The company's marketing network comprises central marketing office at NOIDA (UP), Four zonal offices at Bhopal, Lucknow and Chandigarh and Hyderabad, 14 state offices and 39 area offices spread across the country.

===Future projects===
An agreement for a joint venture company "Ramagundam Fertilizers And Chemicals Limited" has been signed on 14 January 2015 between National Fertilizers Limited, Engineers India Limited (EIL) and FCIL for setting up new ammonia and urea plants of 2200 MT per day and 3850 MT per day capacity respectively at the existing site of Ramagundam Fertilizer Plant in District. Ramagundam in Telangana. As per this joint venture agreement, NFL shall provide commissioning, operation, maintenance and marketing services to the joint venture company and EIL shall provide Engineering, Procurement and Construction Management (EPCM) Consultancy Services for the project. The total capital expenditure of 50 billion is being funded in Debt: Equity of 70:30 percentage. NFL and EIL are contributing equity of 26% each and 11% is from FCIL. The balance equity is in the process of being tied up.
The company also has a joint venture (33.33% share) “Urvarak Videsh Limited” with M/s. KRIBHCO and RCF as promoters.

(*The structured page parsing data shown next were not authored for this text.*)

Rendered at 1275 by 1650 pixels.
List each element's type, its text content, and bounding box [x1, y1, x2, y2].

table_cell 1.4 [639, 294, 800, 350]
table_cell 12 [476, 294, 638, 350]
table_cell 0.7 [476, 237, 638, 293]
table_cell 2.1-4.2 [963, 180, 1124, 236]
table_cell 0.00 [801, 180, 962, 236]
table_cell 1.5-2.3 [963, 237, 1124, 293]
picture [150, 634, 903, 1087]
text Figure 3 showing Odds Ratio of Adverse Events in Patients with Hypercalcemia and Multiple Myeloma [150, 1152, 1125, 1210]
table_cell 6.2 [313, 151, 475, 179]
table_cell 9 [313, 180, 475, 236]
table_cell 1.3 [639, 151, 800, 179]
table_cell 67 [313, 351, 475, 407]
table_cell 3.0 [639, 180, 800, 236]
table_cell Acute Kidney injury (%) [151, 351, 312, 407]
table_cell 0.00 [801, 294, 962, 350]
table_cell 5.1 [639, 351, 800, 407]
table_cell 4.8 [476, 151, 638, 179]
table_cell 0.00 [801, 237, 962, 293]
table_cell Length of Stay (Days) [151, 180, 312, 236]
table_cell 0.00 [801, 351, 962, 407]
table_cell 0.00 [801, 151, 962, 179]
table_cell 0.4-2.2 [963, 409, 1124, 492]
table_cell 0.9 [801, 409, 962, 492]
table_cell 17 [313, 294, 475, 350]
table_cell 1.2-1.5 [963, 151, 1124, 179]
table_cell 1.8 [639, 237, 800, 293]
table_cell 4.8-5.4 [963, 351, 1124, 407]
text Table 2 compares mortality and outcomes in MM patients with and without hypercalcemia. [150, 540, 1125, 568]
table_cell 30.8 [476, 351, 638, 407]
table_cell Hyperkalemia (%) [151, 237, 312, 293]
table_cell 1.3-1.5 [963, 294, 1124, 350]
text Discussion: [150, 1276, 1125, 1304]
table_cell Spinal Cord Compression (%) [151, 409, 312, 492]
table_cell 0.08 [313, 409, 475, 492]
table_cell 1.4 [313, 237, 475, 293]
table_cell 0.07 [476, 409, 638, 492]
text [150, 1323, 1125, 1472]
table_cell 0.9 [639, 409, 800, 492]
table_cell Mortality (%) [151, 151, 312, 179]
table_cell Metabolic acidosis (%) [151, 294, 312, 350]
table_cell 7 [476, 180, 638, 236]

The main objective of the joint venture company is to explore investment opportunity abroad and within the country in nitrogenous, phosphatic and potassic sectors and to render consultancy services for setting up projects in India and abroad.

====Consultancy====
NFL is well known for taking up assignments in India and abroad in the fields of:

1. commissioning activities of plant/ equipment
2. heavy equipment erection supervision
3. complete operation of chemical plants on a continuous basis
4. overall maintenance of plants; specialized maintenance and repair services/shutdown/turn around jobs
5. special maintenance and repair services for rotatory equipment, like pumps, compressors, turbines etc.
6. energy audits leading to energy savings safety audit services
7. design and monitoring of environment protection systems
8. NDT, corrosion and RLA services
9. laboratory services
10. training of technical manpower in operation maintenance and safety management
11. consultancy in project management

==Performance==

===Production===

The percentage share of NFL in urea production in the country was 14.2% during 2012–13. The company produced 3211,000 tones of urea, which includes 10.83 LMT of Neem-coated urea. 448 MT of bio-fertilizers (solid and liquid) was produced during the year.

===Sales and marketing===

During 2012–13, company sold 31.62 LMT of urea (including 10.92 LMT of Neem-coated urea). Industrial products of worth ` 956.3 million and Bio-Fertilizers (liquid and solid) of` 36.5 million were sold during 2012–13. Turnover of traded Agri products (compost, seeds, Bentonite sulphur and pesticides) was ` 300.8 million.

===Financial===

The company, during 2012–13, achieved a sales turnover of ` 67.47 billion (previous year ` 73.41 billion). The lower turnover was primarily due to lower urea production as all the units were under shutdown for hooking up and commissioning activities of the projects. The loss before tax was ` 2306.2 million (previous year profit `1842.0 million) and loss after tax was ` 1707.3 million (previous year profit `1267.3 million).